Question

A sample of students from an introductory psychology class were polled regarding the number of hours they spent studying for the last exam. All students anonymously submitted the number of hours on a 3 by 5 card. There were 24 individuals in the one section of the course polled. The data was used to make inferences regarding the other students taking the course. There data are below:

4.5 22 7 14.5 9 9 3.5 8 11 7.5 18 20 7.5
9 10.5 15 19 2.5 5 9 8.5 14 20 8

Compute a 95 percent confidence interval.

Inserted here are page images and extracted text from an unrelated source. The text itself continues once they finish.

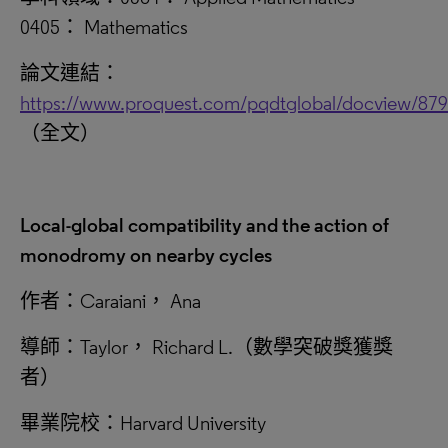
0405： Mathematics
論文連結：
https://www.proquest.com/pqdtglobal/docview/87
（全文）
Local-global compatibility and the action of
monodromy on nearby cycles
作者：Caraiani， Ana
導師：Taylor， Richard L.（數學突破獎獲獎
者）
畢業院校：Harvard University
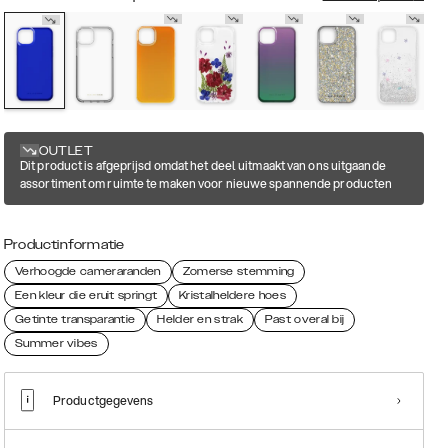
OUTLET
Dit product is afgeprijsd omdat het deel uitmaakt van ons uitgaande
assortiment om ruimte te maken voor nieuwe spannende producten
Productinformatie
Verhoogde cameraranden
Zomerse stemming
Een kleur die eruit springt
Kristalheldere hoes
Getinte transparantie
Helder en strak
Past overal bij
Summer vibes
Productgegevens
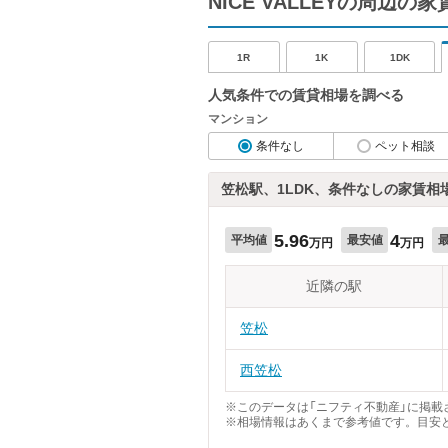
NICE VALLEYの周辺の
1R
1K
1DK
人気条件での賃貸相場を調べる
マンション
条件なし
ペット相談
笠松駅、1LDK、条件なしの家賃相
5.96
4
平均値
最安値
万円
万円
近隣の駅
笠松
西笠松
※このデータは「ニフティ不動産」に掲載さ
※相場情報はあくまで参考値です。目安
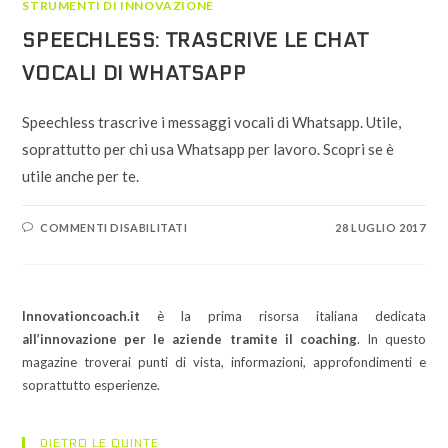
STRUMENTI DI INNOVAZIONE
SPEECHLESS: TRASCRIVE LE CHAT
VOCALI DI WHATSAPP
Speechless trascrive i messaggi vocali di Whatsapp. Utile,
soprattutto per chi usa Whatsapp per lavoro. Scopri se è
utile anche per te.
SU
COMMENTI DISABILITATI
28 LUGLIO 2017
SPEECHLESS:
TRASCRIVE
LE
CHAT
VOCALI
DI
Innovationcoach.it
è la prima risorsa italiana dedicata
WHATSAPP
all’innovazione per le aziende tramite il coaching
. In questo
magazine troverai punti di vista, informazioni, approfondimenti e
soprattutto esperienze.
DIETRO LE QUINTE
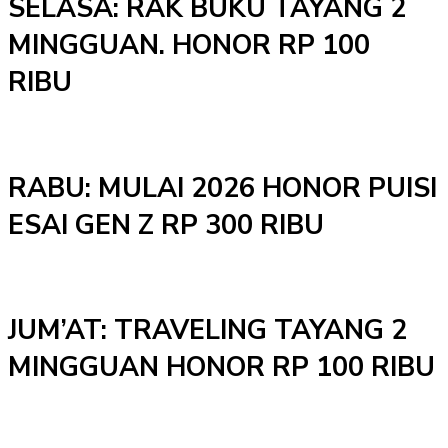
SELASA: RAK BUKU TAYANG 2
MINGGUAN. HONOR RP 100
RIBU
RABU: MULAI 2026 HONOR PUISI
ESAI GEN Z RP 300 RIBU
JUM’AT: TRAVELING TAYANG 2
MINGGUAN HONOR RP 100 RIBU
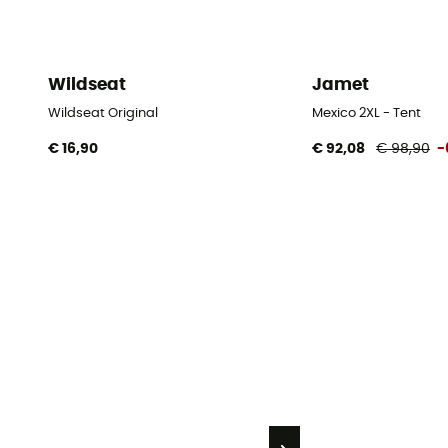
Wildseat
Jamet
Wildseat Original
Mexico 2XL - Tent
€ 16,90
€ 92,08
€ 98,90
-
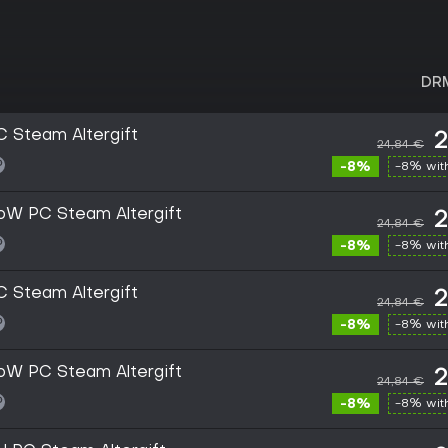
DR
 Steam Altergift
2
24,84 €
-8%
-8% wi
oW PC Steam Altergift
2
24,84 €
-8%
-8% wi
 Steam Altergift
2
24,84 €
-8%
-8% wi
oW PC Steam Altergift
2
24,84 €
-8%
-8% wi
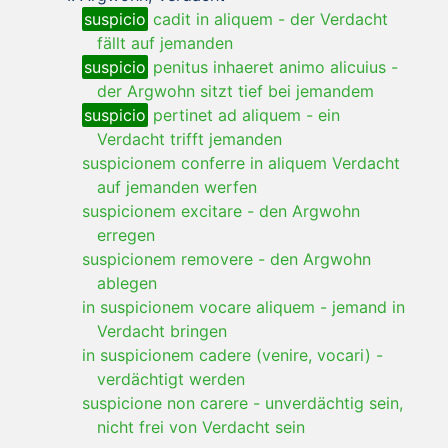
suspicio
cadit in aliquem
-
der Verdacht
fällt auf jemanden
suspicio
penitus inhaeret animo alicuius
-
der Argwohn sitzt tief bei jemandem
suspicio
pertinet ad aliquem
-
ein
Verdacht trifft jemanden
suspicionem conferre in aliquem Verdacht
auf jemanden werfen
suspicionem excitare
-
den Argwohn
erregen
suspicionem removere
-
den Argwohn
ablegen
in suspicionem vocare aliquem
-
jemand in
Verdacht bringen
in suspicionem cadere (venire, vocari)
-
verdächtigt werden
suspicione non carere
-
unverdächtig sein,
nicht frei von Verdacht sein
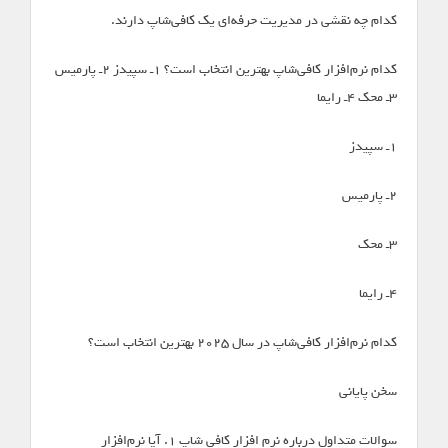
کدام چه نقشی در مدیریت حرفه‌ای یک کافی‌شاپ دارند.
کدام نرم‌افزار کافی‌شاپ بهترین انتخاب است؟ ۱ـ سپیدز ۲ـ پارمیس
۳ـ محک ۴ـ رایما
۱ـ سپیدز
۲ـ پارمیس
۳ـ محک
۴ـ رایما
کدام نرم‌افزار کافی‌شاپ در سال 2025 بهترین انتخاب است؟
سخن پایانی
سوالات متداول درباره نرم افزار کافی شاپ ۱. آیا نرم‌افزار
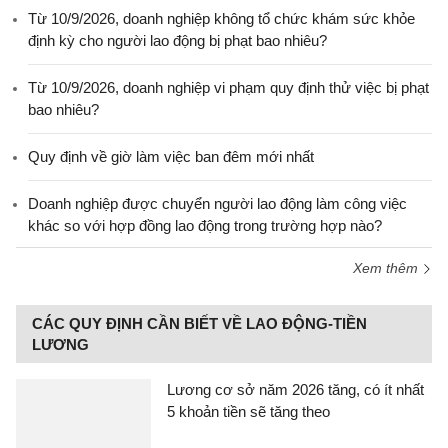
Từ 10/9/2026, doanh nghiệp không tổ chức khám sức khỏe
định kỳ cho người lao động bị phạt bao nhiêu?
Từ 10/9/2026, doanh nghiệp vi phạm quy định thử việc bị phạt
bao nhiêu?
Quy định về giờ làm việc ban đêm mới nhất
Doanh nghiệp được chuyển người lao động làm công việc
khác so với hợp đồng lao động trong trường hợp nào?
Xem thêm
CÁC QUY ĐỊNH CẦN BIẾT VỀ LAO ĐỘNG-TIỀN
LƯƠNG
Lương cơ sở năm 2026 tăng, có ít nhất
5 khoản tiền sẽ tăng theo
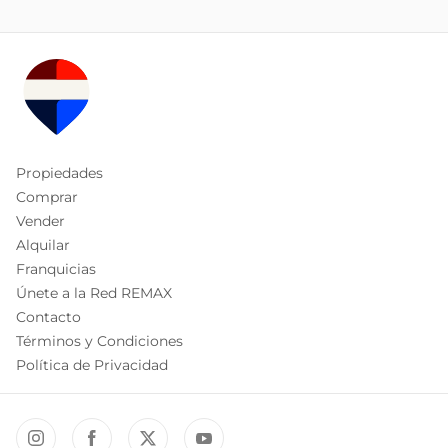
Propiedades
Comprar
Vender
Alquilar
Franquicias
Únete a la Red REMAX
Contacto
Términos y Condiciones
Política de Privacidad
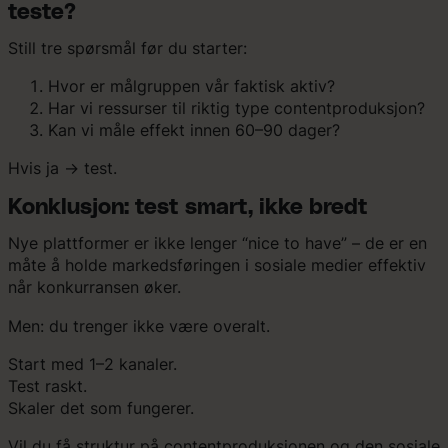
teste?
Still tre spørsmål før du starter:
Hvor er målgruppen vår faktisk aktiv?
Har vi ressurser til riktig type contentproduksjon?
Kan vi måle effekt innen 60–90 dager?
Hvis ja → test.
Konklusjon: test smart, ikke bredt
Nye plattformer er ikke lenger “nice to have” – de er en
måte å holde markedsføringen i sosiale medier effektiv
når konkurransen øker.
Men: du trenger ikke være overalt.
Start med 1–2 kanaler.
Test raskt.
Skaler det som fungerer.
Vil du få struktur på contentproduksjonen og den sosiale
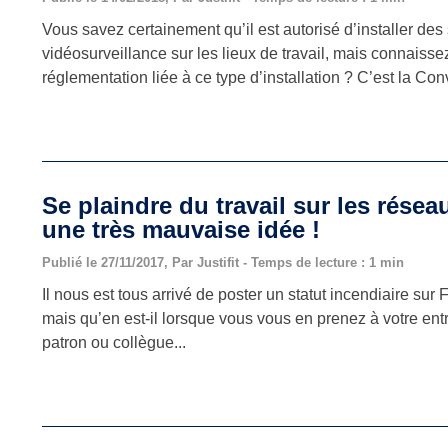
Vous savez certainement qu’il est autorisé d’installer de
vidéosurveillance sur les lieux de travail, mais connaisse
réglementation liée à ce type d’installation ? C’est la Con
Se plaindre du travail sur les résea
une très mauvaise idée !
Publié le 27/11/2017, Par Justifit - Temps de lecture : 1 min
Il nous est tous arrivé de poster un statut incendiaire sur
mais qu’en est-il lorsque vous vous en prenez à votre entr
patron ou collègue...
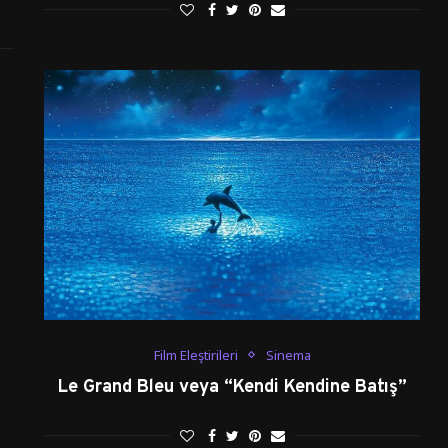
Film Eleştirileri
Sinema
Le Grand Bleu veya “Kendi Kendine Batış”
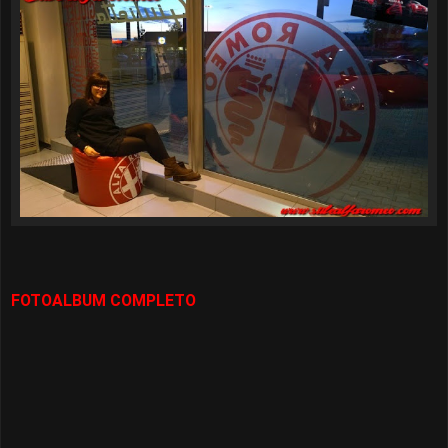
FOTOALBUM COMPLETO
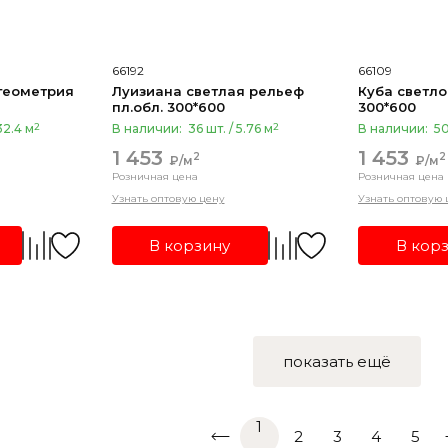
66192
66109
геометрия
Луизиана светлая рельеф
Куба светло
пл.обл. 300*600
300*600
2
2
32.4 м
В наличии:
36 шт. / 5.76 м
В наличии:
50
1 453
1 453
2
2
₽/м
₽/м
Розничная цена
Розничная цена
Узнать оптовую цену
Узнать оптовую 
В корзину
В кор
показать ещё
1
2
3
4
5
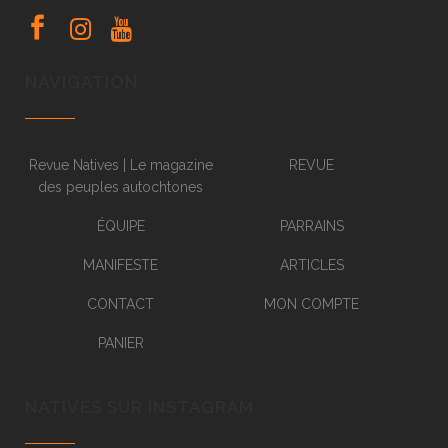
NAVIGATION
Revue Natives | Le magazine
REVUE
des peuples autochtones
ÉQUIPE
PARRAINS
MANIFESTE
ARTICLES
CONTACT
MON COMPTE
PANIER
NATIVES SUR INSTAGRAM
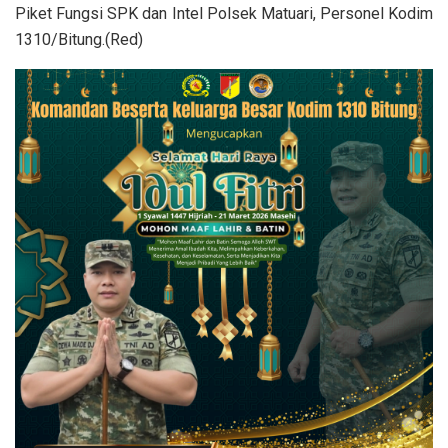
Piket Fungsi SPK dan Intel Polsek Matuari, Personel Kodim
1310/Bitung.(Red)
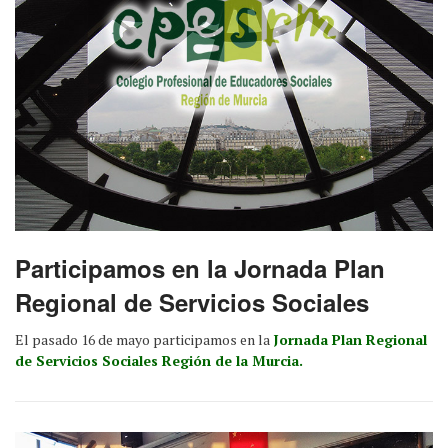
Participamos en la Jornada Plan
Regional de Servicios Sociales
El pasado 16 de mayo participamos en la
Jornada Plan Regional
de Servicios Sociales Región de la Murcia.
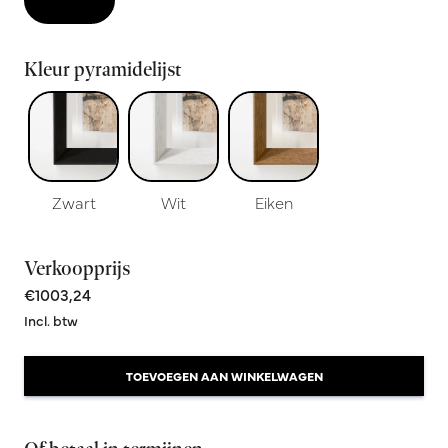
Kleur pyramidelijst
Zwart
Wit
Eiken
Verkoopprijs
€1003,24
Incl. btw
TOEVOEGEN AAN WINKELWAGEN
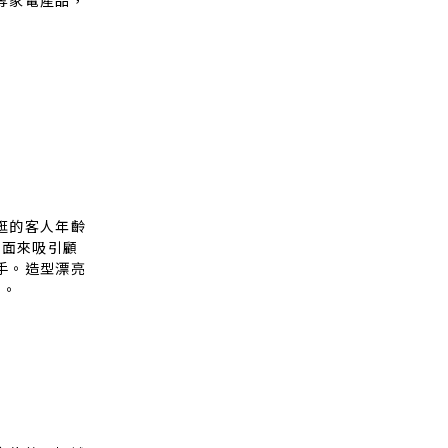
等家電產品，
逛的客人年齡
門面來吸引顧
手。造型漂亮
頭。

What does this tell us?

Answer 1

`8.68,13.16`

Explanation:

Hint- First we have to calculate the mean and standard deviation of the sample and then applying formula for confidence interval we can get the values.

Mean of the sample is,

`\mu=(\sum _(i=1)^(24)a_i)/(24)=(262)/(24)=10.92`

Standard deviation of the sample is,

`\sigma =\sqrt{(\sum _(i=1)^(24)\left(x_i-10.92\right)^2)/(24-1)}=5.6`

The confidence interval will be,

`=\mu \pm Z(\sigma)/(√(n))`

Here,

Z for 95% confidence interval is 1.96, and n is sample size which is 24.

Putting the values,

`=10.92 \pm 1.96\cdot (5.6)/(√(24))`

`=10.92 \pm 2.24`

`=8.68,13.16`

Confidence interval is used to express the degree of uncertainty associated with a sample.

95% confidence interval means that if we used the same sampling method to select different samples and calculate an interval, we would expect the true population parameter to fall within the interval for 95% of the time.